What you are asked to do:
Can you reproduce all of the data below word for word, omitting the pictures?

Source data:
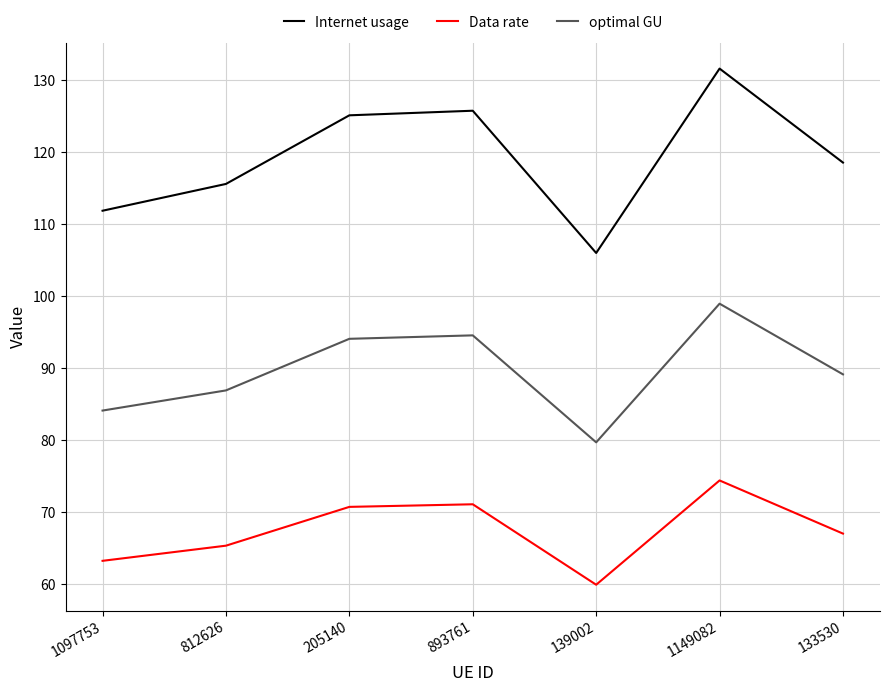

Which series has the largest total across all categories?

Internet usage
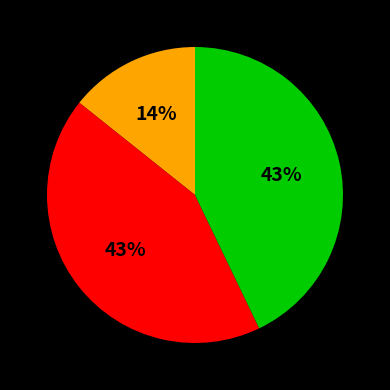

To the nearest percent, what is the average slice percentage?

33%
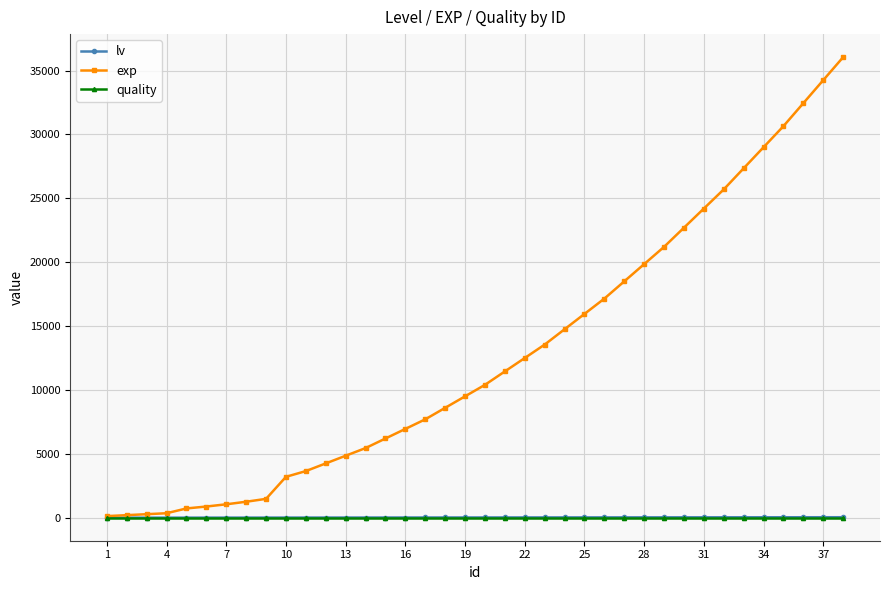

Which series has the largest range (max minus min)?

exp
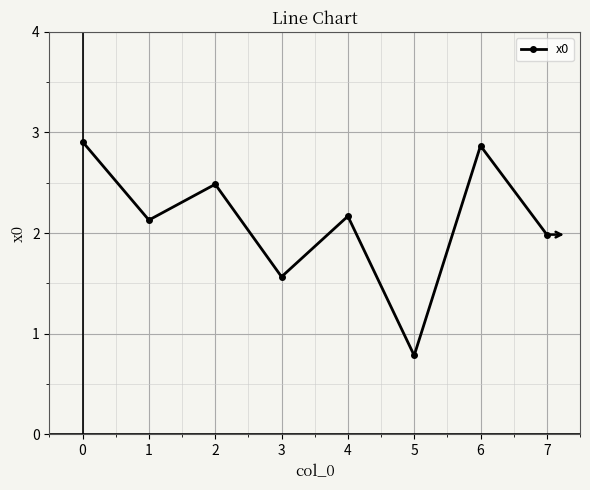

Reading left to right, extract all data points from this chart.

2.9	2.1	2.5	1.6	2.2	0.8	2.9	2.0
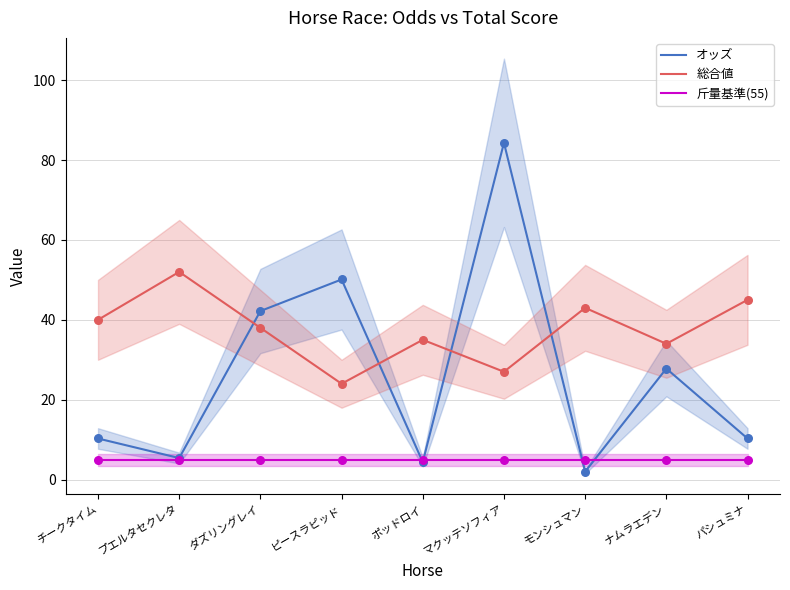

What are all the series names shown in the legend?

オッズ, 総合値, 斤量基準(55)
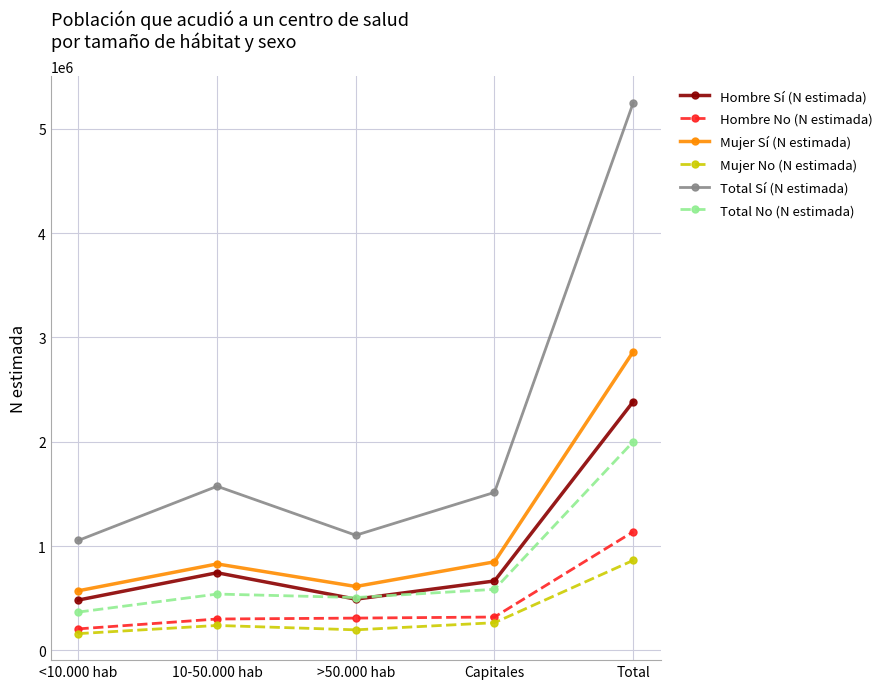

How many interior local peaks does the Mujer Sí (N estimada) series have?

1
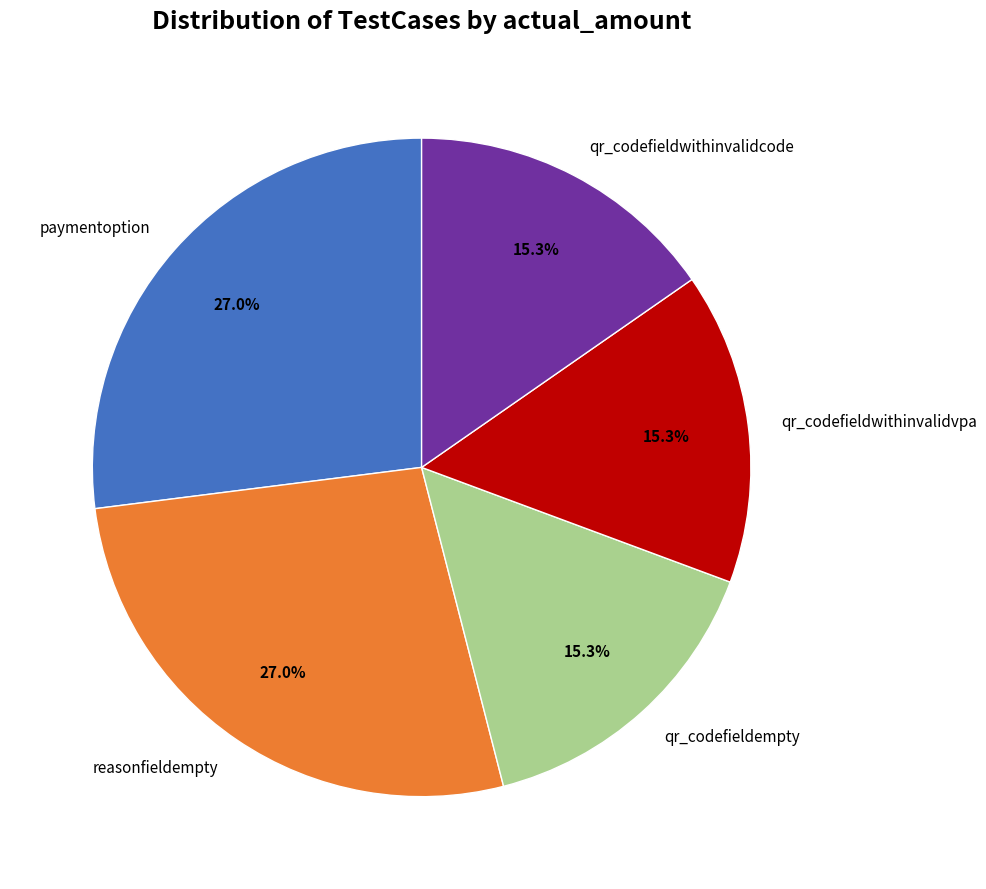

To the nearest percent, what is the difference between the largest and smallest slice percentages?

12%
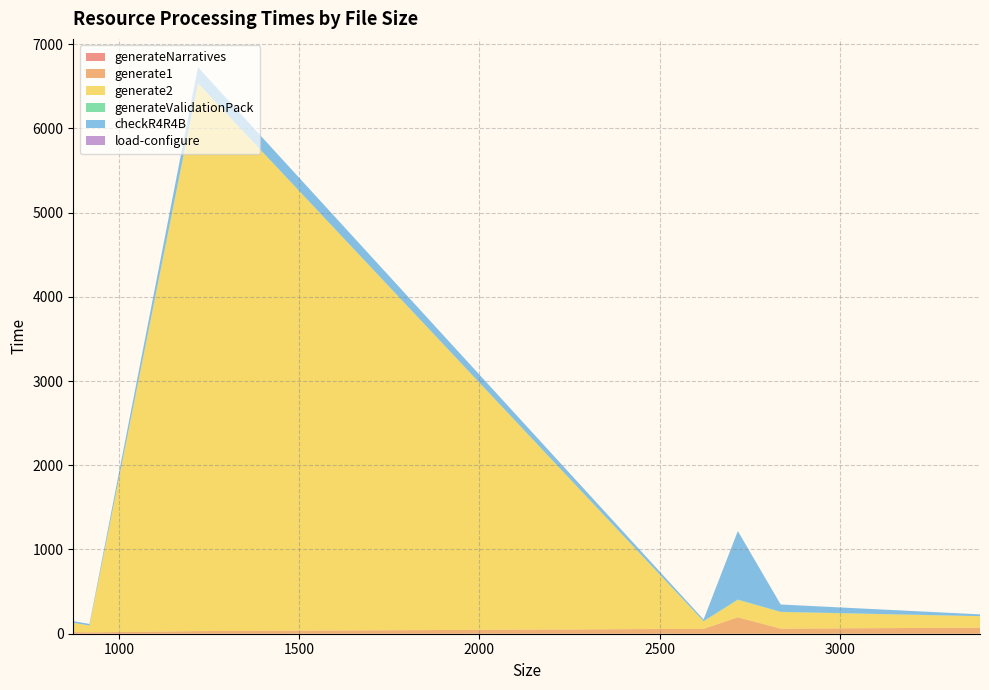

Is it true that generateNarratives equals 0 at 2622?

True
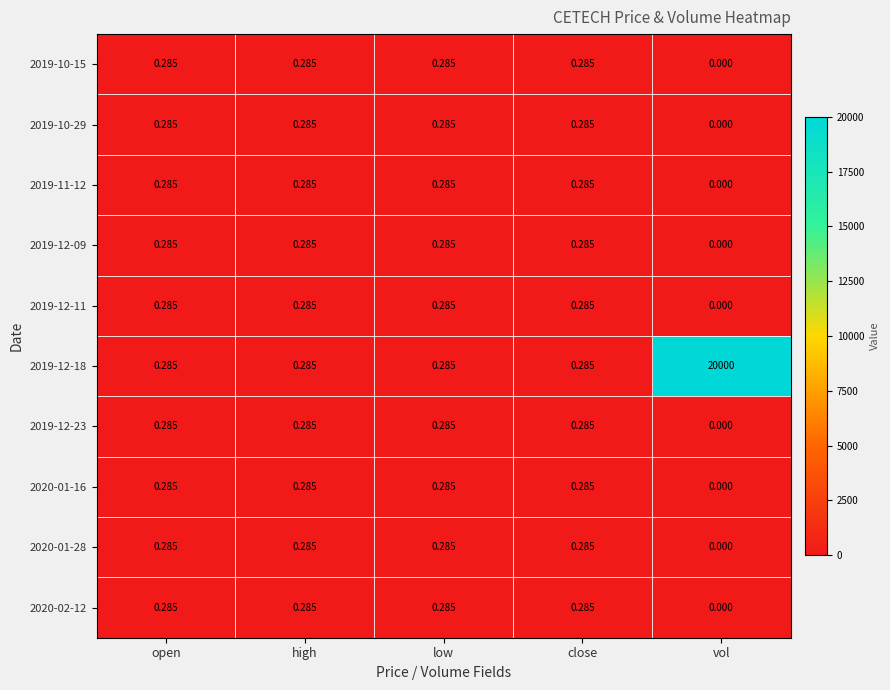

At which category is the sum across all series the highest?

vol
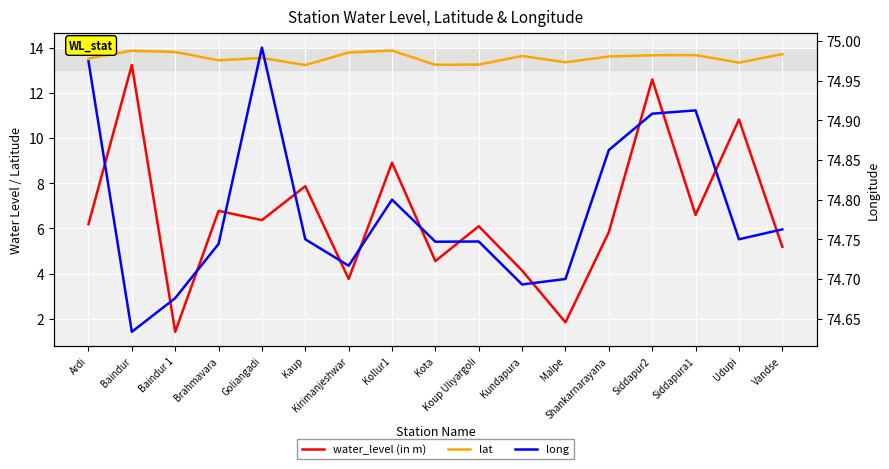

True or false: water_level (in m) has a value of 10.2 at Koup Uliyargoli.

False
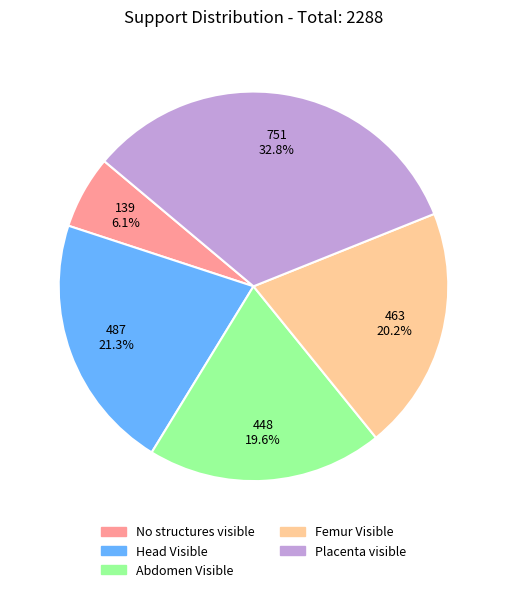

What is the largest slice in the pie chart?

Placenta visible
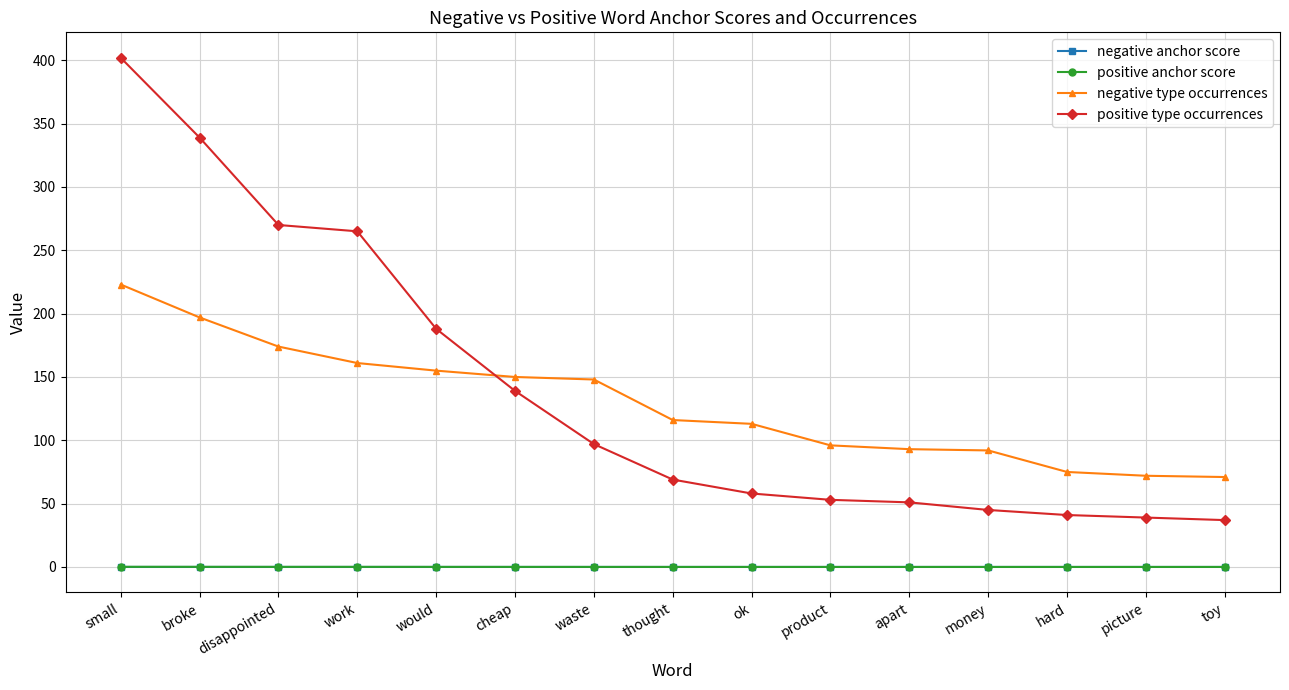

The negative anchor score series shows 0.0 at broke. True or false?

True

Task output:
Which series has the largest total across all categories?

Internet usage

To the nearest percent, what is the average slice percentage?

33%

Which series has the largest range (max minus min)?

exp

Reading left to right, extract all data points from this chart.

2.9	2.1	2.5	1.6	2.2	0.8	2.9	2.0

What are all the series names shown in the legend?

オッズ, 総合値, 斤量基準(55)

How many interior local peaks does the Mujer Sí (N estimada) series have?

1

To the nearest percent, what is the difference between the largest and smallest slice percentages?

12%

Is it true that generateNarratives equals 0 at 2622?

True

At which category is the sum across all series the highest?

vol

True or false: water_level (in m) has a value of 10.2 at Koup Uliyargoli.

False

What is the largest slice in the pie chart?

Placenta visible

The negative anchor score series shows 0.0 at broke. True or false?

True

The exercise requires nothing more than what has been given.